══ Information provided

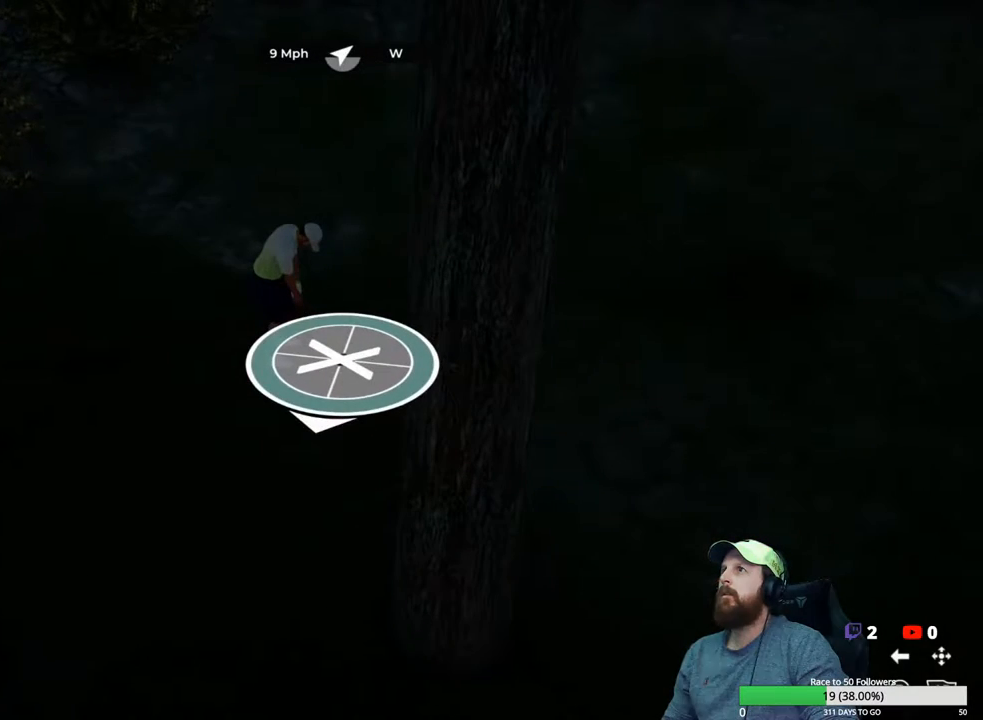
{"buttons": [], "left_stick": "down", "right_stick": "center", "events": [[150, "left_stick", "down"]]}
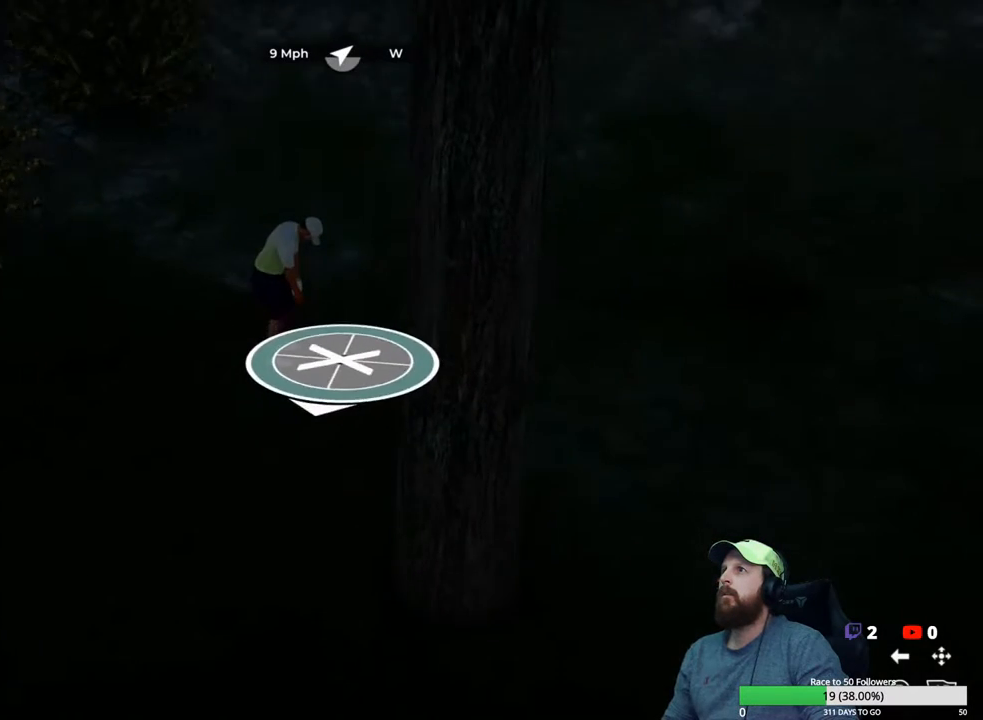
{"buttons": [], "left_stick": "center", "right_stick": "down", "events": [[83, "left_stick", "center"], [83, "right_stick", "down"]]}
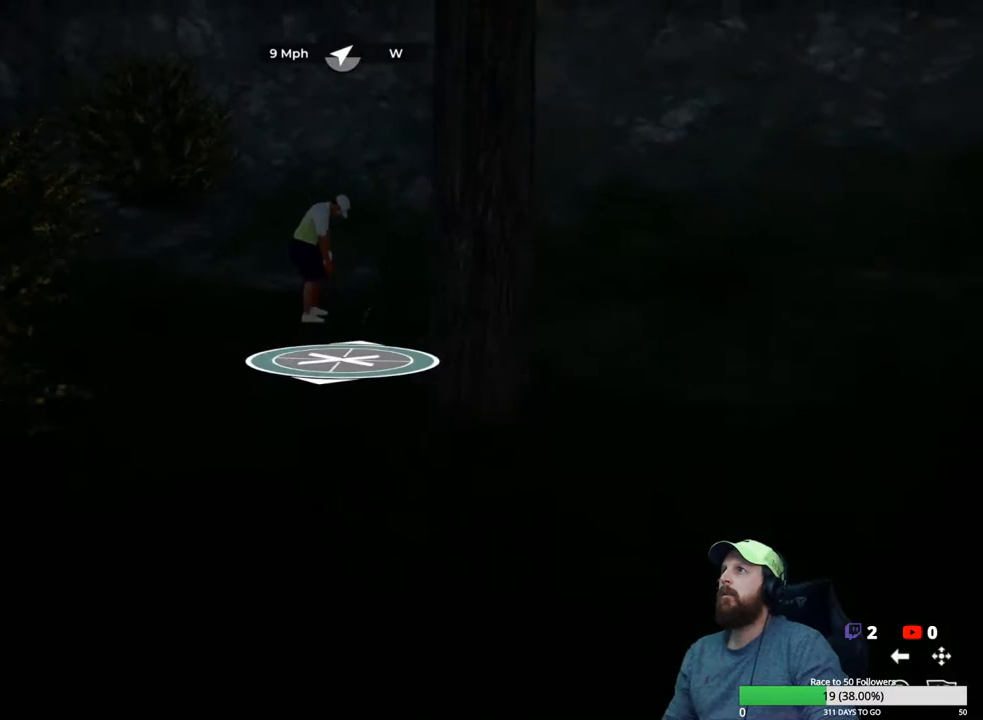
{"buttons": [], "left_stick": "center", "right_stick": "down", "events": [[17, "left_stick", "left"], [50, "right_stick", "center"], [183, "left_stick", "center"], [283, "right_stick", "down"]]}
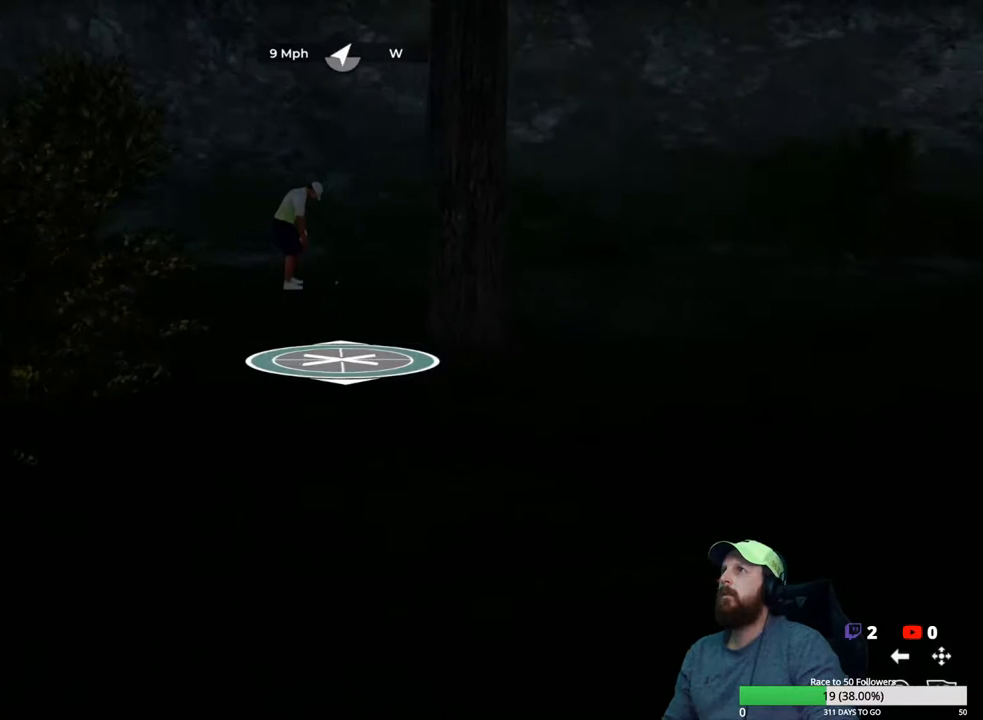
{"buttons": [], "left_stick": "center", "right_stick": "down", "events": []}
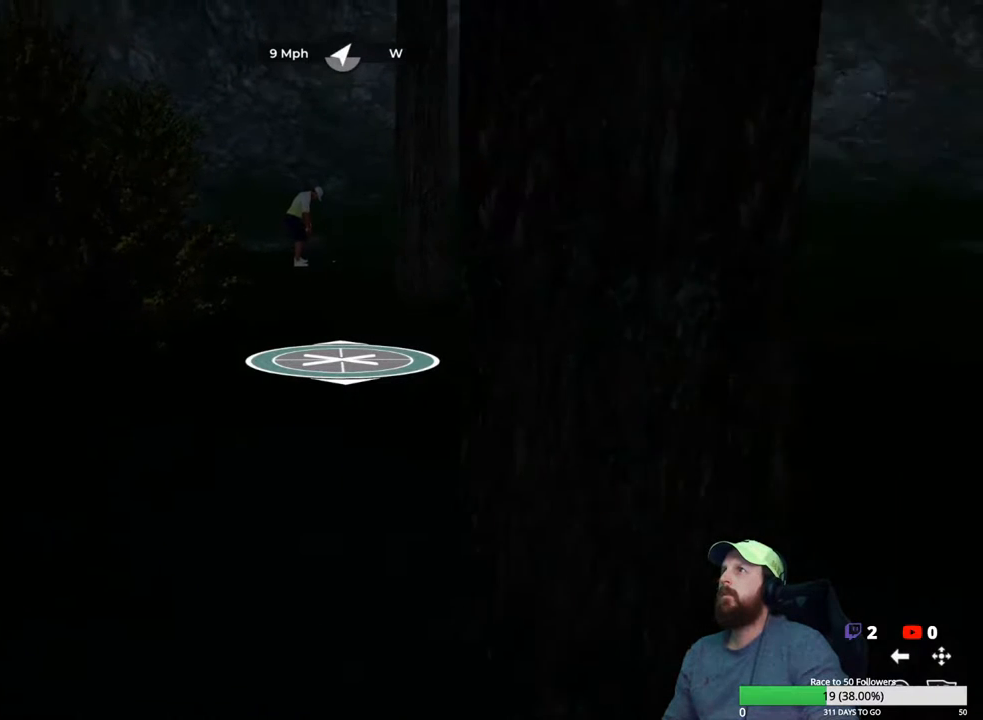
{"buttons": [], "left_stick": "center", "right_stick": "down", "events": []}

════

● Task to carry out
From the first line to the last, set down the data exactly, without the pictures.

● Written response
{"buttons": [], "left_stick": "down", "right_stick": "center", "events": [[150, "left_stick", "down"]]}
{"buttons": [], "left_stick": "center", "right_stick": "down", "events": [[83, "left_stick", "center"], [83, "right_stick", "down"]]}
{"buttons": [], "left_stick": "center", "right_stick": "down", "events": [[17, "left_stick", "left"], [50, "right_stick", "center"], [183, "left_stick", "center"], [283, "right_stick", "down"]]}
{"buttons": [], "left_stick": "center", "right_stick": "down", "events": []}
{"buttons": [], "left_stick": "center", "right_stick": "down", "events": []}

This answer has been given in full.